Impact of Medical Castration on Malignant Arrhythmias in Patients With Prostate Cancer.

Abstract

BackgroundMedical castration, gonadotropin‐releasing hormone agonists, and antiandrogens have been widely applied as a treatment for prostate cancer. Sex steroid hormones influence cardiac ion channels. However, few studies have examined the proarrhythmic properties of medical castration.Methods and ResultsThis study included 149 patients who underwent medical castration using gonadotropin‐releasing hormones with/without antiandrogen for prostate cancer.

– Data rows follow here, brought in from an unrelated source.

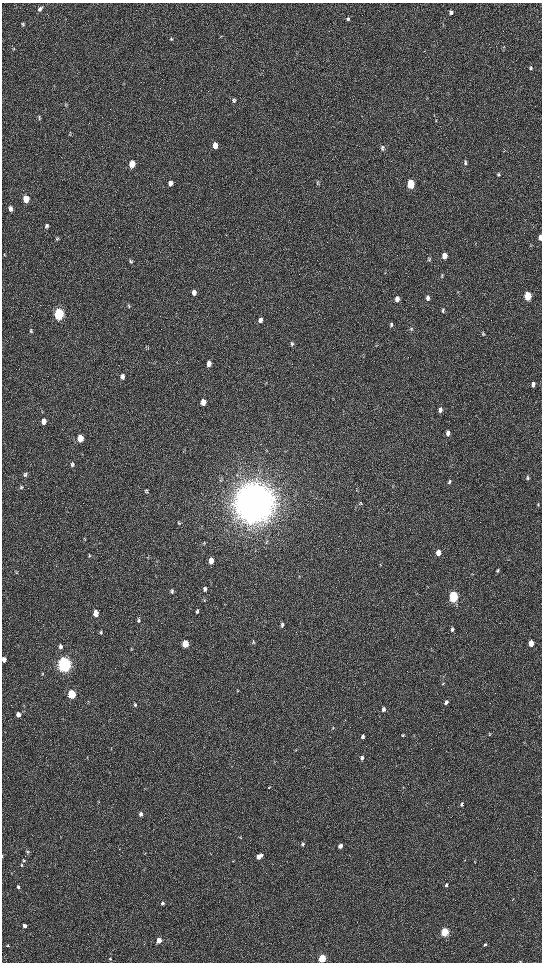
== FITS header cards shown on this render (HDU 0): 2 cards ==
NAXIS1  =                 1080 / length of data axis 1
NAXIS2  =                 1920 / length of data axis 2

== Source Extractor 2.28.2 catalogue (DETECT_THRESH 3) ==
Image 1080 x 1920 px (HDU 0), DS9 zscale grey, zoomed out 1/2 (1 PNG px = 2 x 2 image px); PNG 544 x 964 px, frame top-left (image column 1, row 1919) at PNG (2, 3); no overlay
Background 520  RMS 35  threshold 105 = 3 sigma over >= 5 px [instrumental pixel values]
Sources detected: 127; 5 cannot appear on this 1/2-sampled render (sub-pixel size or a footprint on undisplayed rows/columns) and are not listed; the other 122 listed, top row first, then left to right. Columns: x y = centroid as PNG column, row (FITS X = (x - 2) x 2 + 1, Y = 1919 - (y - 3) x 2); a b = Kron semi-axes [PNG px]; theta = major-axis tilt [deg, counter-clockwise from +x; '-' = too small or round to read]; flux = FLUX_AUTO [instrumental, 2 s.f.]
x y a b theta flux
40 9 6 5 - 1.8e+04
451 12 4 3 - 2.1e+04
348 19 5 3 - 1.3e+04
23 24 5 4 - 1.0e+04
171 39 5 4 - 8.7e+03
503 49 4 2 - 4.6e+03
531 68 5 4 - 1.1e+04
234 100 6 5 - 1.4e+04
65 105 5 3 - 7.5e+03
39 117 7 4 -82 1.2e+04
215 145 6 5 - 6.6e+04
382 148 7 5 87 1.5e+04
504 151 3 2 - 2.9e+03
465 162 6 4 -89 1.4e+04
132 164 6 5 - 1.1e+05
499 174 5 4 - 1.1e+04
317 182 5 2 - 5.7e+03
171 183 7 5 89 3.7e+04
411 184 6 4 -88 3.5e+05
26 199 6 4 86 1.4e+05
11 209 6 4 85 2.7e+04
46 226 6 5 - 1.5e+04
540 237 5 3 - 4.3e+04
56 239 6 4 -88 1.1e+04
5 255 5 3 - 7.1e+03
444 256 6 4 88 6.5e+04
429 259 5 4 - 8.5e+03
131 262 6 5 - 1.3e+04
442 276 5 3 - 7.4e+03
194 293 6 5 - 2.9e+04
528 296 5 4 - 3.2e+05
428 298 6 4 88 2.2e+04
397 299 6 4 87 4.3e+04
129 306 5 4 - 1.0e+04
443 310 5 4 - 1.0e+04
443 311 6 4 9 9.4e+03
59 314 6 5 - 9.9e+05
260 320 6 5 - 2.2e+04
391 325 6 4 86 1.3e+04
411 329 6 4 -87 1.0e+04
31 331 6 4 -88 1.1e+04
483 334 7 4 -88 1.1e+04
292 344 6 5 - 1.5e+04
148 348 3 2 - 4.5e+03
209 364 6 5 - 3.5e+04
122 377 6 5 - 3.1e+04
533 384 5 4 - 2.9e+04
203 402 6 5 - 5.5e+04
440 410 6 4 82 2.4e+04
44 421 6 5 - 4.1e+04
448 433 6 5 - 3.1e+04
80 438 6 5 - 1.2e+05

The changes in the ECG findings during the therapy and associations of the electrocardiographic findings with malignant arrhythmias were studied. The QT and corrected QT (QTc) intervals prolonged during the therapy compared with baseline (QT, 394±32 to 406±39 ms [P<0.001]; QTc, 416±27 to 439±31 ms [P<0.001]). The QTc interval was prolonged in 119 (79.9%) patients during the therapy compared with baseline. In 2 (1.3%) patients who had no structural heart disease, torsade de pointes (TdP) and ventricular fibrillation (VF) occurred ≥6 months after starting the therapy. In patients with TdP/VF, the increase in the QTc interval from the pretreatment value was >80 ms. However, in patients without TdP/VF, the prevalence of an increase in the QTc interval from the pretreatment value of >50 ms was 11%, and an increase in the QTc interval from the pretreatment value >80 ms was found in only 4 (3%) patients.ConclusionsMedical castration prolongs the QT/QTc intervals in most patients with prostate cancer, and it could cause TdP/VFs even in patients with no risk of QT prolongation before the therapy. An increase in the QTc interval from the pretreatment value >50 ms might become a predictor of TdP/VF. Much attention should be paid to the QTc interval throughout all periods of medical castration to prevent malignant arrhythmias.